### WORK INSTRUCTION
Locate every line in the records below that contains the word "Читайте", and copy each of those lines. Treat uppercase and lowercase letters as different.
START DATA FOR THIS TASK
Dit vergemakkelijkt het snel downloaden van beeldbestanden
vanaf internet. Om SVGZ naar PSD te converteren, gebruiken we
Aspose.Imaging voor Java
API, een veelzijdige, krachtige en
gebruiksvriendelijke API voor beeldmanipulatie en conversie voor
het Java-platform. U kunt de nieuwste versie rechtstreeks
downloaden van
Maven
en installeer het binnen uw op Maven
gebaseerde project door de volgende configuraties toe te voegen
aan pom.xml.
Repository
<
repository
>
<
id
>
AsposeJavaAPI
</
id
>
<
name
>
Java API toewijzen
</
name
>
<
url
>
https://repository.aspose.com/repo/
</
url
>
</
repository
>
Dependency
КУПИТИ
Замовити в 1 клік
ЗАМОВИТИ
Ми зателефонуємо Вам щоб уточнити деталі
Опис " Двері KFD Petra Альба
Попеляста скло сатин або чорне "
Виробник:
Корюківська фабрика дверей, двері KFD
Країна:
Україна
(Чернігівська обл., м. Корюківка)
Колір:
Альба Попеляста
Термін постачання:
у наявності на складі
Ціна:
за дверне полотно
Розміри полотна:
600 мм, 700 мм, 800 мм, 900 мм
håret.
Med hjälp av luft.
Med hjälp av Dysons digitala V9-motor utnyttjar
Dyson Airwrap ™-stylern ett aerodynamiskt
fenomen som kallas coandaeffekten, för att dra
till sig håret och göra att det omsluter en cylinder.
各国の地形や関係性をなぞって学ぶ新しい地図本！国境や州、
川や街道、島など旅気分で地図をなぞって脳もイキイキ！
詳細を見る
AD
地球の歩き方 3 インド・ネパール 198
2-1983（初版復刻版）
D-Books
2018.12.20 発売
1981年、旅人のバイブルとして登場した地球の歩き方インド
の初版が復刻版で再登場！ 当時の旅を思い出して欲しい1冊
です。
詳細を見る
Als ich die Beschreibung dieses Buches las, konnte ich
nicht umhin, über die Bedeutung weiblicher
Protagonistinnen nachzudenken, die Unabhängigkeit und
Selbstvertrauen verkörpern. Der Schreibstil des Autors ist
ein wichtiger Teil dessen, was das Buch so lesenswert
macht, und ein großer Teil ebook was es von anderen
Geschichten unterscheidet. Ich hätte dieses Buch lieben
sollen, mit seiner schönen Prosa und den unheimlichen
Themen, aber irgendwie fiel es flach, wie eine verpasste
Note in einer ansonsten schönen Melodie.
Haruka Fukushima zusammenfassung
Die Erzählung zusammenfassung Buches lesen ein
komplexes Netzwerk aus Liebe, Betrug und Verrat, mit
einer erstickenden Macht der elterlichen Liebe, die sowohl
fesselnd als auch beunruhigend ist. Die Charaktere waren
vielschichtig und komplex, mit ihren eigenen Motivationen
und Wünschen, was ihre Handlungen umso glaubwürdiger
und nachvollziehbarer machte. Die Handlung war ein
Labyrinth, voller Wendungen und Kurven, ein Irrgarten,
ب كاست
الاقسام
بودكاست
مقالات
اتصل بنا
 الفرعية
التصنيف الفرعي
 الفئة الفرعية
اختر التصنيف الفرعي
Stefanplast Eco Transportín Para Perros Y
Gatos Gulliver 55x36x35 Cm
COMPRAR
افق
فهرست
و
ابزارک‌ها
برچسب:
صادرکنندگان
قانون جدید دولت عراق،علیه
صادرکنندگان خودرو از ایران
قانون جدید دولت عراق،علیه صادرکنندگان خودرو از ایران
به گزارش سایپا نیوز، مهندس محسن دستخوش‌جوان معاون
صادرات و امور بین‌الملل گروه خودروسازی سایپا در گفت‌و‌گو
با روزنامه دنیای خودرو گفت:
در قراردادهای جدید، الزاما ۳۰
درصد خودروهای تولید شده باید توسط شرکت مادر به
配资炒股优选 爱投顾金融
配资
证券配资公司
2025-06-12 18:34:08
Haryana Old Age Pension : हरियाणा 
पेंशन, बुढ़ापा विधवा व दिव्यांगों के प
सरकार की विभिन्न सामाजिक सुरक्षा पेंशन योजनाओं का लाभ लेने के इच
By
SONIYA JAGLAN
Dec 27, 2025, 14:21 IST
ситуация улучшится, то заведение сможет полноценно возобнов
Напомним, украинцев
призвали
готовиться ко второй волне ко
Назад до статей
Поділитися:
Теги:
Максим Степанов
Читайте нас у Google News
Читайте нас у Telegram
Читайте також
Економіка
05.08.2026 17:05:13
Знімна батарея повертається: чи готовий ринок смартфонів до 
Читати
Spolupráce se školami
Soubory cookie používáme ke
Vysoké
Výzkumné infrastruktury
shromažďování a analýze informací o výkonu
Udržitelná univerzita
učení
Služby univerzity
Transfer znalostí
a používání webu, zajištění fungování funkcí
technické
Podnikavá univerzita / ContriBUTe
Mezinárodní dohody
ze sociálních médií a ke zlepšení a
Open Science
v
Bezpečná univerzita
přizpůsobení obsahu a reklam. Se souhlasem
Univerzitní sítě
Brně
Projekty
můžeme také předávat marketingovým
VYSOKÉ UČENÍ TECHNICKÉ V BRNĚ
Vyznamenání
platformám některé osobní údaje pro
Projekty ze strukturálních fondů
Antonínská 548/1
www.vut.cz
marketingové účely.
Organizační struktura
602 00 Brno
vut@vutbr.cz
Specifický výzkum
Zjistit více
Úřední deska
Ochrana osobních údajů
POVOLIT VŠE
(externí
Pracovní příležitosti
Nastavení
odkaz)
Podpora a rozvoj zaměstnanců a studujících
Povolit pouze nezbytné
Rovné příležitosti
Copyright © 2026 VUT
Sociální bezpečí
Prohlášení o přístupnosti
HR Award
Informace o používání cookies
END DATA FOR THIS TASK
### COMPLETED TASK
Читайте нас у Google News
Читайте нас у Telegram
Читайте також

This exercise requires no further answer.